# Your instructions
The required answer is the count of lines in the records that contain "take", with no other text.

(Stored records)
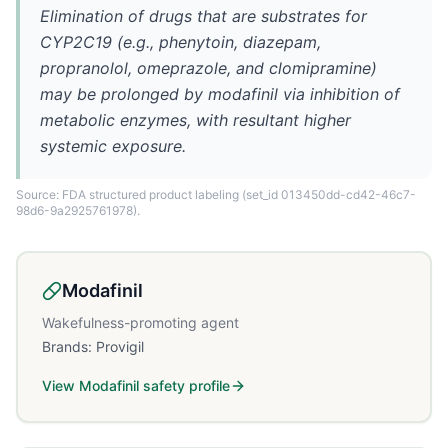
Elimination of drugs that are substrates for
CYP2C19 (e.g., phenytoin, diazepam,
propranolol, omeprazole, and clomipramine)
may be prolonged by modafinil via inhibition of
metabolic enzymes, with resultant higher
systemic exposure.
Source: FDA structured product labeling
(set_id 013450dd-cd42-46c7-
98d6-9a2925761978)
.
Modafinil
Wakefulness-promoting agent
Brands:
Provigil
View
Modafinil
safety profile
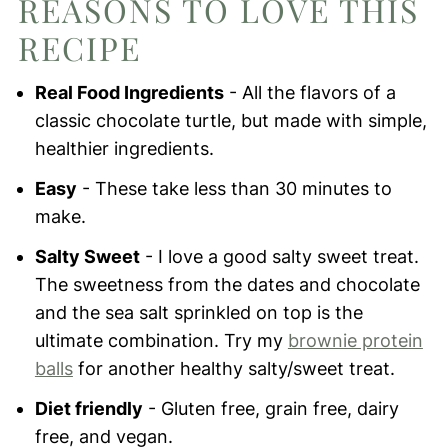
REASONS TO LOVE THIS
Vegan Chocolate Turtles
RECIPE
Real Food Ingredients
- All the flavors of a
classic chocolate turtle, but made with simple,
healthier ingredients.
Easy
- These take less than 30 minutes to
make.
Salty Sweet
- I love a good salty sweet treat.
The sweetness from the dates and chocolate
and the sea salt sprinkled on top is the
ultimate combination. Try my
brownie protein
balls
for another healthy salty/sweet treat.
Diet friendly
- Gluten free, grain free, dairy
free, and vegan.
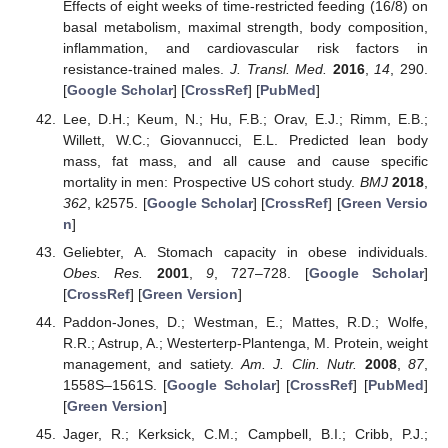
Effects of eight weeks of time-restricted feeding (16/8) on
basal metabolism, maximal strength, body composition,
inflammation, and cardiovascular risk factors in
resistance-trained males.
J. Transl. Med.
2016
,
14
, 290.
[
Google Scholar
] [
CrossRef
] [
PubMed
]
Lee, D.H.; Keum, N.; Hu, F.B.; Orav, E.J.; Rimm, E.B.;
Willett, W.C.; Giovannucci, E.L. Predicted lean body
mass, fat mass, and all cause and cause specific
mortality in men: Prospective US cohort study.
BMJ
2018
,
362
, k2575. [
Google Scholar
] [
CrossRef
] [
Green Versio
n
]
Geliebter, A. Stomach capacity in obese individuals.
Obes. Res.
2001
,
9
, 727–728. [
Google Scholar
]
[
CrossRef
] [
Green Version
]
Paddon-Jones, D.; Westman, E.; Mattes, R.D.; Wolfe,
R.R.; Astrup, A.; Westerterp-Plantenga, M. Protein, weight
management, and satiety.
Am. J. Clin. Nutr.
2008
,
87
,
1558S–1561S. [
Google Scholar
] [
CrossRef
] [
PubMed
]
[
Green Version
]
Jager, R.; Kerksick, C.M.; Campbell, B.I.; Cribb, P.J.;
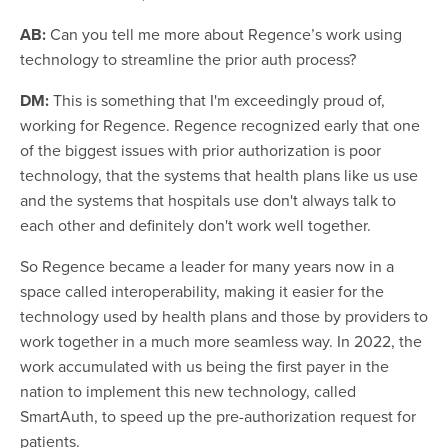
AB:
Can you tell me more about Regence’s work using
technology to streamline the prior auth process?
DM:
This is something that I'm exceedingly proud of,
working for Regence. Regence recognized early that one
of the biggest issues with prior authorization is poor
technology, that the systems that health plans like us use
and the systems that hospitals use don't always talk to
each other and definitely don't work well together.
So Regence became a leader for many years now in a
space called interoperability, making it easier for the
technology used by health plans and those by providers to
work together in a much more seamless way. In 2022, the
work accumulated with us being the first payer in the
nation to implement this new technology, called
SmartAuth, to speed up the pre-authorization request for
patients.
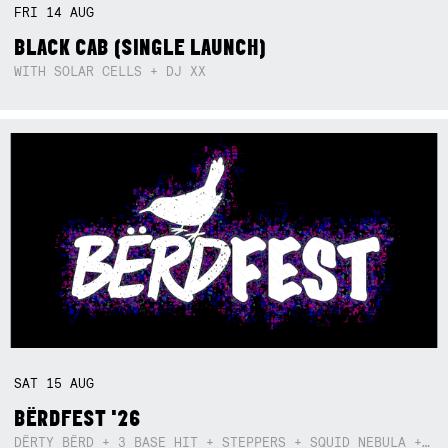
FRI
14
AUG
BLACK CAB (SINGLE LAUNCH)
WITH SOLAR CELLS + DJ XX
SAT
15
AUG
BËRDFEST '26
DËRTY BËRD + 3 BASE HIT + STEPPERS + SQUID NEBULA + BOGGLE + BA$SIK B!TCH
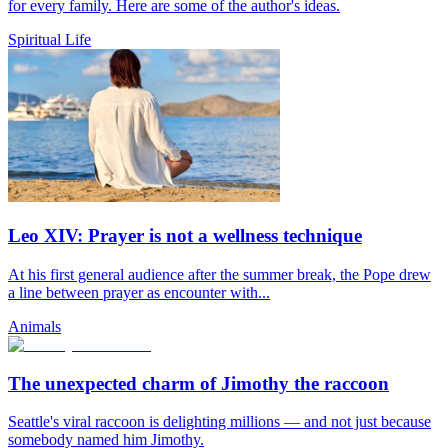
for every family. Here are some of the author's ideas.
Spiritual Life
Leo XIV: Prayer is not a wellness technique
At his first general audience after the summer break, the Pope drew
a line between prayer as encounter with...
Animals
The unexpected charm of Jimothy the raccoon
Seattle's viral raccoon is delighting millions — and not just because
somebody named him Jimothy.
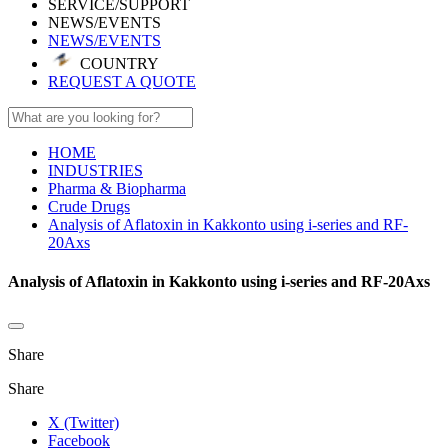
SERVICE/SUPPORT
NEWS/EVENTS
NEWS/EVENTS
COUNTRY
REQUEST A QUOTE
HOME
INDUSTRIES
Pharma & Biopharma
Crude Drugs
Analysis of Aflatoxin in Kakkonto using i-series and RF-
20Axs
Analysis of Aflatoxin in Kakkonto using i-series and RF-20Axs
Share
Share
X (Twitter)
Facebook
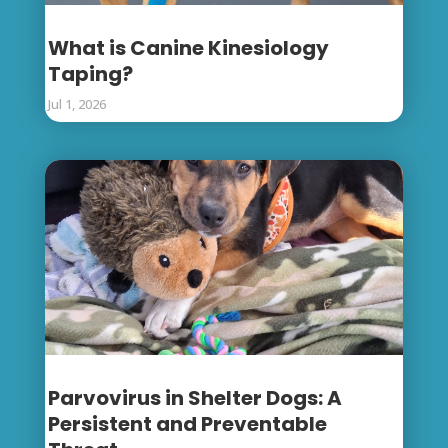
What is Canine Kinesiology
Taping?
Jul 1, 2026
Parvovirus in Shelter Dogs: A
Persistent and Preventable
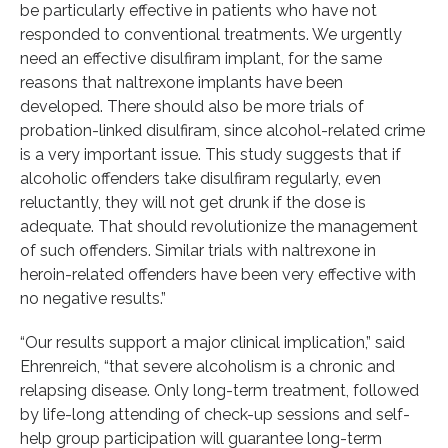
be particularly effective in patients who have not
responded to conventional treatments. We urgently
need an effective disulfiram implant, for the same
reasons that naltrexone implants have been
developed. There should also be more trials of
probation-linked disulfiram, since alcohol-related crime
is a very important issue. This study suggests that if
alcoholic offenders take disulfiram regularly, even
reluctantly, they will not get drunk if the dose is
adequate. That should revolutionize the management
of such offenders. Similar trials with naltrexone in
heroin-related offenders have been very effective with
no negative results.”
“Our results support a major clinical implication,” said
Ehrenreich, “that severe alcoholism is a chronic and
relapsing disease. Only long-term treatment, followed
by life-long attending of check-up sessions and self-
help group participation will guarantee long-term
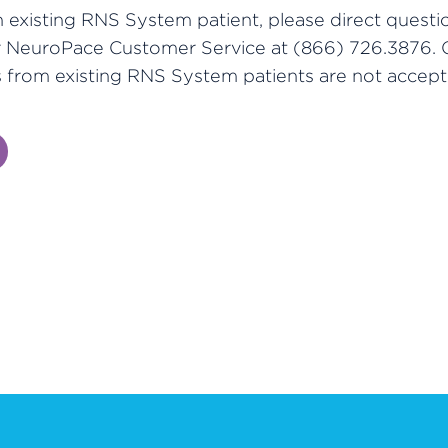
n existing RNS System patient, please direct questi
r NeuroPace Customer Service at (866) 726.3876. 
 from existing RNS System patients are not accept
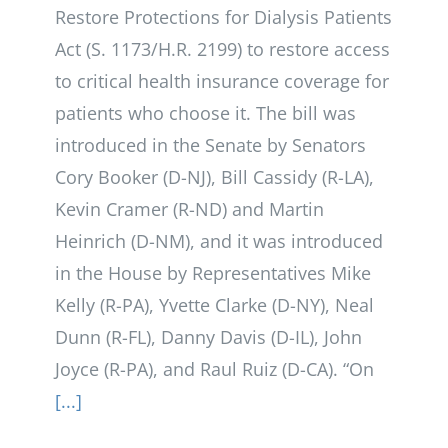
Restore Protections for Dialysis Patients
Act (S. 1173/H.R. 2199) to restore access
to critical health insurance coverage for
patients who choose it. The bill was
introduced in the Senate by Senators
Cory Booker (D-NJ), Bill Cassidy (R-LA),
Kevin Cramer (R-ND) and Martin
Heinrich (D-NM), and it was introduced
in the House by Representatives Mike
Kelly (R-PA), Yvette Clarke (D-NY), Neal
Dunn (R-FL), Danny Davis (D-IL), John
Joyce (R-PA), and Raul Ruiz (D-CA). “On
[...]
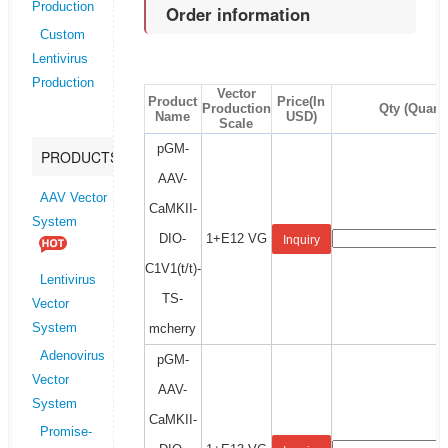
Production
Order information
Custom
Lentivirus
Production
Vector
Product
Price(In
Production
Qty (Quanti
Name
USD)
Scale
pGM-
PRODUCTS
AAV-
AAV Vector
CaMKII-
System
DIO-
1+E12 VG
Inquiry
C1V1(t/t)-
Lentivirus
TS-
Vector
mcherry
System
Adenovirus
pGM-
Vector
AAV-
System
CaMKII-
Promise-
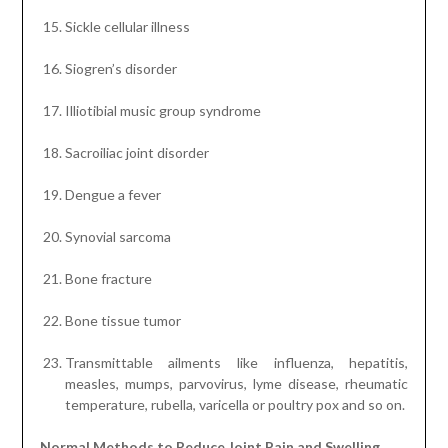
Sickle cellular illness
Siogren’s disorder
Illiotibial music group syndrome
Sacroiliac joint disorder
Dengue a fever
Synovial sarcoma
Bone fracture
Bone tissue tumor
Transmittable ailments like influenza, hepatitis,
measles, mumps, parvovirus, lyme disease, rheumatic
temperature, rubella, varicella or poultry pox and so on.
Normal Methods to Reduce Joint Pain and Swelling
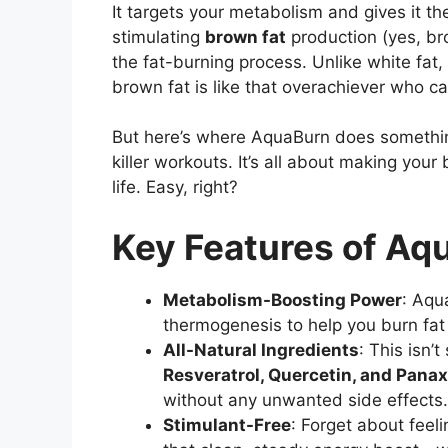
It targets your metabolism and gives it th
stimulating
brown fat
production (yes, brow
the fat-burning process. Unlike white fat, 
brown fat is like that overachiever who can
But here’s where AquaBurn does something 
killer workouts. It’s all about making your
life. Easy, right?
Key Features of Aq
Metabolism-Boosting Power
: Aqu
thermogenesis to help you burn fat
All-Natural Ingredients
: This isn’
Resveratrol, Quercetin, and Pana
without any unwanted side effects.
Stimulant-Free
: Forget about feeli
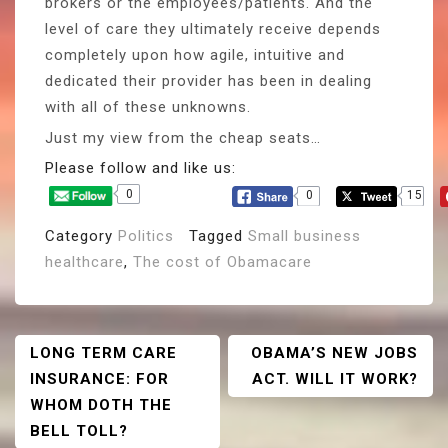
brokers or the employees/patients. And the
level of care they ultimately receive depends
completely upon how agile, intuitive and
dedicated their provider has been in dealing
with all of these unknowns.
Just my view from the cheap seats…
Please follow and like us:
0
0
15
Category
Politics
Tagged
Small business
healthcare
,
The cost of Obamacare
Post
LONG TERM CARE
OBAMA’S NEW JOBS
INSURANCE: FOR
ACT. WILL IT WORK?
Navigation
WHOM DOTH THE
BELL TOLL?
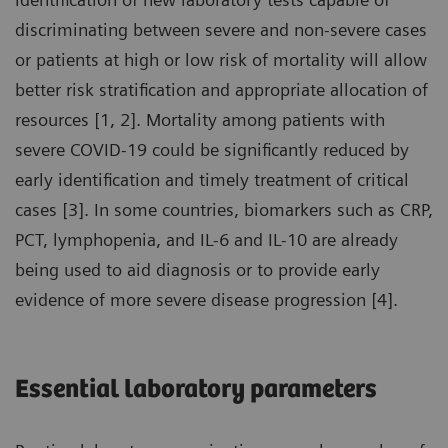
discriminating between severe and non-severe cases
or patients at high or low risk of mortality will allow
better risk stratification and appropriate allocation of
resources [1, 2]. Mortality among patients with
severe COVID-19 could be significantly reduced by
early identification and timely treatment of critical
cases [3]. In some countries, biomarkers such as CRP,
PCT, lymphopenia, and IL-6 and IL-10 are already
being used to aid diagnosis or to provide early
evidence of more severe disease progression [4].
Essential laboratory parameters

# Exercise output
2